Indeed, it is fascinating to notice how often the colonial "periphery" was deemed the essential theater for avoiding an all-out war between Europeans. Chamberlain had cared far more about India (a much more faraway country) than about Czechoslovakia, whereas Churchill was willing to use imperial outposts as bargaining chips with both Roosevelt and Hitler; and in dealings with Washington the British were forced to mortgage what they actually held—in the Caribbean especially—as a down payment on Lend-Lease. It seems almost unbelievable now that the British should have panicked at the "prospect" of a Nazi invasion of Ireland, but it remains the case that Churchill (who had helped to fix the Partition of Ireland in 1921) offered to hand over Protestant Ulster to Eamon De Valera in exchange for the use of Irish ports. Hoping to preserve good relations with food-producing Argentina, the British considered relinquishing their dubious historical claim to the Falkland Islands.
Nor is this colonial dimension a sidebar to the main event. If anyone were to write a serious book about the moment when Britain and Churchill crossed the Rubicon and convinced those at home and abroad that there was no alternative to a war to the finish, the relevant time would not be the days of equivocation in May of 1940. It would be July 3 of the same year, when the order was given to destroy the French fleet in the port of Mers el-Kébir, or Oran, in Algeria. Having vastly and repeatedly overstated the will and the ability of the French to resist Hitler, and having nearly lost an entire British army on this delusion at Dunkirk, Churchill became his own polar opposite and decided that the surviving French naval force was in imminent danger of being grafted onto the German fleet. As it happened, Franklin Roosevelt and Cordell Hull were expressing precisely the same anxiety, at exactly the same time, about the British fleet. In none too delicate a fashion they suggested that Churchill dispatch the Royal Navy across the Atlantic for safekeeping. As late as June 27 Hull had proposed this very course, before being checked by an indignant reply from Churchill.
It can confidently be asserted, based on numerous records and recollections, that the British bombardment of the French navy put an end to this period of vacillation. In Parliament, Churchill's earlier and more famous speeches (which he did at least give in the chamber, leaving Norman Shelley to handle the airwaves) had been greeted by the Tory members with sullenness or sarcasm—with what one Minister described at the time as a "sinister" lack of enthusiasm. But the news from Mers el-Kébir precipitated the first real ovation of his stewardship as Prime Minister. It was also employed by him to rub in a very salient point: "I leave the judgment of our action, with confidence, to Parliament. I leave it also to the nation, and I leave it to the United States. I leave it to the world and to history." There was to be no more talk of compromise: "We shall on the contrary prosecute the war with the utmost vigor by all the means that are open to us until the righteous purposes for which we entered upon it have been fulfilled. This is no time for doubts or weakness. It is the supreme hour to which we have been called."
"Supreme hour" is just as effective as "finest hour," but this is one speech that has not come down to us by way of the Churchill school of historians.
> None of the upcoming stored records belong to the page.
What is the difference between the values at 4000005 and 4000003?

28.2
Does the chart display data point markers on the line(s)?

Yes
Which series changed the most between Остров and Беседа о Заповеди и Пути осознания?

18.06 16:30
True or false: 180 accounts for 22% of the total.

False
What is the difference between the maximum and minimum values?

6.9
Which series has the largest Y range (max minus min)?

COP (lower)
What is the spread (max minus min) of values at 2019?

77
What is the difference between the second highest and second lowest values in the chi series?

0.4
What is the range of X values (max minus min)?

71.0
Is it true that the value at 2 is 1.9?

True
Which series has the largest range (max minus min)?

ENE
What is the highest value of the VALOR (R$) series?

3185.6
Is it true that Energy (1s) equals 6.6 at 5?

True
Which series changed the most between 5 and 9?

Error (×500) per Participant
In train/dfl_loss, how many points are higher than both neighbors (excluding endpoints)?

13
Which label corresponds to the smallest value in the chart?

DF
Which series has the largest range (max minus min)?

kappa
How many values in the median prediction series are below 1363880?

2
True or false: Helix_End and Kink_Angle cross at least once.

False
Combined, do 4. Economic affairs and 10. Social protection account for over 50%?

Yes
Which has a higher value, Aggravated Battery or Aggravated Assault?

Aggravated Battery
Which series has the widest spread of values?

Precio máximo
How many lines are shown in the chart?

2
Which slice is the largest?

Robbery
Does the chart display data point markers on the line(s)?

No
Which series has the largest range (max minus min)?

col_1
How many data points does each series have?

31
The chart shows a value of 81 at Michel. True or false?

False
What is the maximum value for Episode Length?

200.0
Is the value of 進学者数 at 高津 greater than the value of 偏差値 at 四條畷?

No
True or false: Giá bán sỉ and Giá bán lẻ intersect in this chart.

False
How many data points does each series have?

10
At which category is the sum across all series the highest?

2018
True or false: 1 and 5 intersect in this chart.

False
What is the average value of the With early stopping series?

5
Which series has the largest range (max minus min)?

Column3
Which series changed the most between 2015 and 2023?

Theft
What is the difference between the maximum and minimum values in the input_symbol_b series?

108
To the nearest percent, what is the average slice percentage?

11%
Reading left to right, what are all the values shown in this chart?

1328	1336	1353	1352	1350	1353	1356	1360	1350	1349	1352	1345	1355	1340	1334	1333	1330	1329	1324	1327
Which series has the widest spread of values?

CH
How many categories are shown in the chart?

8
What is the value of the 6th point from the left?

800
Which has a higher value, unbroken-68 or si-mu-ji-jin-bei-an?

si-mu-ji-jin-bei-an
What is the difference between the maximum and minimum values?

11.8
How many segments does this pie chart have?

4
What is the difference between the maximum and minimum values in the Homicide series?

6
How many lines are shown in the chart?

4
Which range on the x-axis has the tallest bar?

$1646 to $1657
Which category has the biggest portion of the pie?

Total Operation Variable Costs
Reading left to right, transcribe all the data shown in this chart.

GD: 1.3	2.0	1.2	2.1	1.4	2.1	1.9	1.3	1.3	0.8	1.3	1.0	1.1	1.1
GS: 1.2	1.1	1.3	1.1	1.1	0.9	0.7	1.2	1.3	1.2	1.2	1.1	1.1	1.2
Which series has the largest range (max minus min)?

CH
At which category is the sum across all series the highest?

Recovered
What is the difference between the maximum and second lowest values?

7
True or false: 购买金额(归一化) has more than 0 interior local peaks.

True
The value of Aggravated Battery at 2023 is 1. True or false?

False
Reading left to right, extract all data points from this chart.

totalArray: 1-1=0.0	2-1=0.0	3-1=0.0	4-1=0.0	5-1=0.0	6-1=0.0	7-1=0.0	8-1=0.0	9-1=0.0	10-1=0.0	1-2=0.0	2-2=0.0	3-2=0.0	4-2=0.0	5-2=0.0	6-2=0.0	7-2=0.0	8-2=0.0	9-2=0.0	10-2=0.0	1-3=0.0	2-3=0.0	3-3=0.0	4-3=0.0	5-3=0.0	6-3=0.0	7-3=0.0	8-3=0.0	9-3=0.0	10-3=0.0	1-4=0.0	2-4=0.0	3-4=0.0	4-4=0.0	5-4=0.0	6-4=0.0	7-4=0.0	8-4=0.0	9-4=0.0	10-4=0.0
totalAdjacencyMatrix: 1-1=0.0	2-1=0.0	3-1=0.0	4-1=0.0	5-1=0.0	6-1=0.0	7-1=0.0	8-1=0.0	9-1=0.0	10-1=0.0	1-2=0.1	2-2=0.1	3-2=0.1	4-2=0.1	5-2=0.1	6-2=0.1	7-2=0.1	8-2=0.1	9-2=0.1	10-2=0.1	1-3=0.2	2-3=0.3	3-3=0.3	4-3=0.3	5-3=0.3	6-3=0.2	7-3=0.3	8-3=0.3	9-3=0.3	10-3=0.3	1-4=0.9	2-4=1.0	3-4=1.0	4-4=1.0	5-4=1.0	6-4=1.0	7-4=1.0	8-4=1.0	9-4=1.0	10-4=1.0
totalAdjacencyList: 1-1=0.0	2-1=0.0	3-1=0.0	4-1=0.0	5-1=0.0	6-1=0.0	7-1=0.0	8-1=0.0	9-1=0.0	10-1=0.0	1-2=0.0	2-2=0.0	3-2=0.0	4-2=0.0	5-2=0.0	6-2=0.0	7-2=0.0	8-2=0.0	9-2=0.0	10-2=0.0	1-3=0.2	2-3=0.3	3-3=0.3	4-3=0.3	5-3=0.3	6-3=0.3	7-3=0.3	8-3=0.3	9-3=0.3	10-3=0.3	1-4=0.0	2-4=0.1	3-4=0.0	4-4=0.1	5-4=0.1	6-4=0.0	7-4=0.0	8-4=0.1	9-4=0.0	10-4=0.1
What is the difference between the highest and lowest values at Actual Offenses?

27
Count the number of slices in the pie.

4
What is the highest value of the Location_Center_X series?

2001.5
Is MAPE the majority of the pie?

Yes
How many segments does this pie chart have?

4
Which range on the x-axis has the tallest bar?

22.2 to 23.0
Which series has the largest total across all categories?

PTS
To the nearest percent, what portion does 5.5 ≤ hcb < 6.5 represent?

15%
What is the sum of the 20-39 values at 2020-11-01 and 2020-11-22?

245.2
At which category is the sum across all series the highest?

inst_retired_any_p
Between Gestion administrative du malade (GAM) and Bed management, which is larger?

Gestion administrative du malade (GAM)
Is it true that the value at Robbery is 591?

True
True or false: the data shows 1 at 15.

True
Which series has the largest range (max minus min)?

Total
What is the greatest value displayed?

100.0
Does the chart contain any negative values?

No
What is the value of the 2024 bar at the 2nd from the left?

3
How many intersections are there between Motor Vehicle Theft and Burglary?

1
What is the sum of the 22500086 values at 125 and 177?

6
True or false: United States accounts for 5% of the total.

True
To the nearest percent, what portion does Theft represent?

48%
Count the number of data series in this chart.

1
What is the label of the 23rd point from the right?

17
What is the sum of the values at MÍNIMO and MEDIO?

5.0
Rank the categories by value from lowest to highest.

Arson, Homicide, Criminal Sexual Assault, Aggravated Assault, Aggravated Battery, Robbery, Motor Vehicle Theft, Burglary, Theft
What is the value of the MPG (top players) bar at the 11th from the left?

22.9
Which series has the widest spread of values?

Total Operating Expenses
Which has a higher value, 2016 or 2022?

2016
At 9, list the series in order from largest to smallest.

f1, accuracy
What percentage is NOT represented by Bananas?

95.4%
Why not? After all, it rallied opinion, spat defiance, dissolved factional differences, and mightily impressed both Washington and Moscow. It was also an unarguable act of war rather than an act of verbiage. It was a burning of the boats. Ah, but the boats were French. And so were the many hundreds of those who died in them. Moreover, no evidence has ever been produced to suggest that the French would have given over their fleet to the Nazis, and there is much evidence the other way: the ships had been moved to North Africa in the first place to avoid their impressment by Germany, and no surviving Vichy vessel was ever transferred to German control. The British commander who was ordered to open fire on a fleet that lay at anchor—Admiral James Somerville—confessed himself nauseated by the task. The French never forgave the incident. Chroniclers prefer to skate over it or, where possible, elide it altogether.
Yet here, if you will, is the Shakespearean or biblical element at work again. If Churchill would so cheerfully slay and humiliate his recent ally, as an earnest of his ruthlessness and resolution, then what might he not do? This was a much more literally and vividly "Churchillian" moment than most. It's just not—if I may put it like this—the sort of thing they teach you in school.